It’s na’ve, of course, to try and suggest any kind of long trade with conviction in a market like this, but I’ll venture down that path nonetheless. Here are some suggestions, based on the SRI Portfolio, for readers who want to commit some capital on a long-term basis. (Note that the views on India discussed last week remain in place.)

Japan is the best bet for a good performance in the second half of the year, compared not only to emerging markets but to developed ones as well. Although more beta could be added to the Japan stocks in the Portfolio, I’ll refrain from doing so now.

Japan’s corporate sector is stepping up investment spending. Machinery orders increased by 12.2 percent year-over-year, much more than expected, confirming the investment upswing that’s now well underway.

japanmachine
Bloomberg

As noted here on numerous occasions, my expectation is that growth will continue as the Japanese economy gradually moves out of deflation while consumers return in strength, thus allowing Japanese firms more pricing power. SRI also expects 2007 to be the year that Japan’s GDP growth surpasses that of the US and the EU.

Furthermore, the yen will perform well this year and next. The currency has been fairly volatile, but, as the chart below shows, it’s been strengthening against the dollar. Expect this to continue at a gradual pace. It should come as no surprise if, by the end of the year, the yen trades closer to 100 yen per dollar. Expect the yen to break the 100 yen per dollar barrier in 2007. The chart below reports the number of yen per US dollar (a lower number means a stronger yen).

jpy
Bloomberg

Singapore is also a good place to commit some fresh money. Singapore runs a conservative fiscal policy and its market offers a good yield. I expect further appreciation of the Singapore dollar versus the USD, which will also help US-based investors. Readers who want to diversify away from the USD and the euro–and have the flexibility to do so–should consider buying the Singaporean dollar as it’s one of the most respectable paper currencies around. This is a long-term diversification move.

Thailand is also an economy I really like, but the political turmoil has been affecting the market negatively. It’s unfortunate that the economic advances in Thailand are being held hostage by the capriciousness of an elitist group in Bangkok’s inner circle. The Portfolio’s only Thai recommendation, Bangkok Bank (OTC: BKKPF), has been a weak one. It’s only a small part of the Portfolio, but it’s the best way to gain exposure to Thailand.

Finally, Taiwan is a peculiar investment case, but the Chunghwa Telecom (NYSE: CHT) buy recommendation is perhaps one of the best long-term picks in the SRI Portfolio.

As previously noted,
When investors think of Taiwan, they think of a high-beta, technology-oriented stock market.

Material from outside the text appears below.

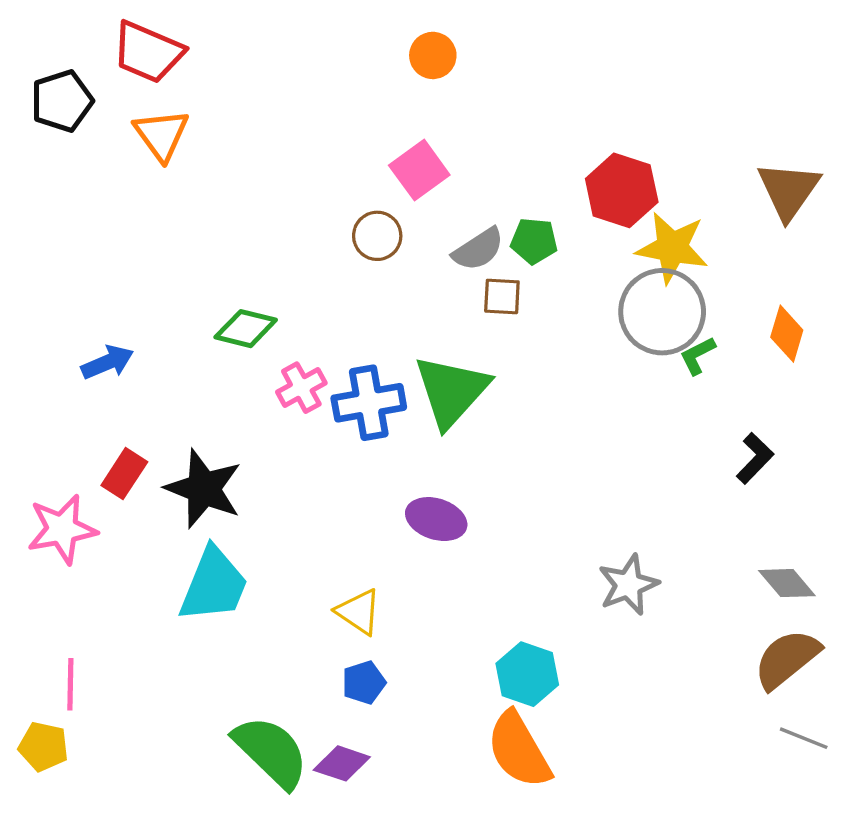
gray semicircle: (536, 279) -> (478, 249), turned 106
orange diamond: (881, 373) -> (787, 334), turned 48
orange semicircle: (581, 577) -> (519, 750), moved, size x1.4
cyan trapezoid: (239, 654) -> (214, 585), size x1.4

Although this isn’t wrong, many people miss the fact that Taiwan remains a political market–political in the sense that until the unification issue is resolved, there will always be a “lid” restraining Taiwan’s economic growth. (For more on the issue, see Geopolitics & Investing Quarterly, which provides a clearer picture of the situation and the area’s potential outcomes.)

Once the political issues are addressed, Taiwan’s market will decisively move higher. This is what makes Taiwan a riskier place, not its technology-heavy market.

That said, the current selloff could go on, hurting Asia much more than is currently expected. In particular, as discussed last issue, commodities still hold the key–they have to correct more. Otherwise the probability of a harder landing would be dramatically increased.

Given my current views regarding bonds–and SRI’s long-held position that the final outcome in the US will be deflationary in nature–it’s no surprise that the hedging position on US government paper initiated here in March is still recommended. Use the iShares Lehman 7-10 Year Treasury Bond Fund (AMEX: IEF).

Treat this as a more permanent hedge for the Portfolio because, later in the year, this hedge will become important for better returns. As previously explained (see SRI, 15 February 2006, The Rules Of Engagement), hedges will be monitored separately since the Portfolio is a long-only portfolio.

The short recommendations of BHP Billiton (NYSE: BHP) and iShares MSCI Brazil ETF (NYSE: EWZ) are still working. Last week I recommended setting the stops to start capturing some profits and we will do the same this week. Set the stop at 42 for BHP and 37 for the iShares MSCI Brazil ETF.